EXERCISE REQUIREMENTS:
**A)** In the article on pharmaceutical job seekers, copy the passage word for word, beginning at the words that contain "With unprecedented layoffs" and stopping after "large pharmaceutical companies.".
**B)** According to the article on pharmaceutical job seekers, how many job cuts had been announced in the sector so far that year?
**C)** Continue the article on pharmaceutical job seekers, picking up after its last sentence.

SELECTED EXCERPT:
Pharmaceutical Experts Give Job Seekers Advice

The Philadelphia Inquirer

With unprecedented layoffs in the once-cushy pharmaceutical sector — about 59,000 job cuts have been announced so far this year — workers in that industry are furiously revamping resumes and considering career makeovers.

And 130 of them swarmed a recent seminar at the Wharton School to network and learn how to find opportunities amid the wreckage at large pharmaceutical companies.

“The economy stinks, and we have to reinvent ourselves,” said Margaret Rassmussen, who lost her job at a Malvern, Pa., biotech company but now consults for it. She came to the seminar to network and get advice on whether to look for another job or expand her consulting business.

Keynote speaker Chris Cashman, chief executive of Protez Pharmaceuticals in Malvern, has been in situations like Rasmussen’s. For decades, he worked at big drug companies. Finally, his division was sold, and the acquiring chief executive told him and other employees, “I can’t feed all of you.”

Eventually, he left the new employer, Pfizer Inc., and Cashman used his severance package to “do a little soul-searching.” He decided to build a small biotech company and got a job as head of a start-up, Message Pharmaceuticals, which was based in Malvern. A venture investor in that firm seemed determined to seize the company’s intellectual property, he said.

He went to the company’s board, which told him, “Welcome to biotech. This is where it really gets fun,” Cashman said, and clapped his hands.

Cashman secured $1.2 million to pay the investor, who simply wired it back.

RECORDS:
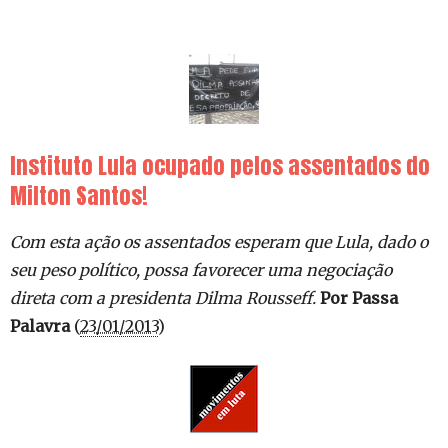
Instituto Lula ocupado pelos assentados do
Milton Santos!
Com esta ação os assentados esperam que Lula, dado o
seu peso político, possa favorecer uma negociação
direta com a presidenta Dilma Rousseff.
Por Passa
Palavra
(
23/01/2013
)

ANSWERS TO THE EXERCISE:
**A)**
With unprecedented layoffs in the once-cushy pharmaceutical sector — about 59,000 job cuts have been announced so far this year — workers in that industry are furiously revamping resumes and considering career makeovers.

And 130 of them swarmed a recent seminar at the Wharton School to network and learn how to find opportunities amid the wreckage at large pharmaceutical companies.

**B)** About 59,000.

**C)**
He was forced to sell the company, but the tale of his gargantuan battle with a venture investor reinforced his theme: “At the end of the day, you have to find a way.”

After he left Message, he became chief executive of Protez Pharmaceuticals in 2003 and needed investors. Some of the biggest venture capital funds in the country didn’t believe in Protez’s focus on developing treatments for drug-resistant bacteria because larger pharmaceutical companies were abandoning those products.

He found other investors, including BTG P.L.C., Ben Franklin Technology Partners and BioAdvance Greenhouse. He and other speakers said research areas that big drug companies are abandoning may prove fertile ground for small firms, which can thrive with a product that sells only $200 million yearly. At a large company, successful products may bring in $1 billion or more in yearly sales.

Last year, Cashman sold Protez for $400 million to Novartis.

“There isn’t any security anymore,” Cashman said, “but I’ll guarantee you, there are lots and lots of opportunities.”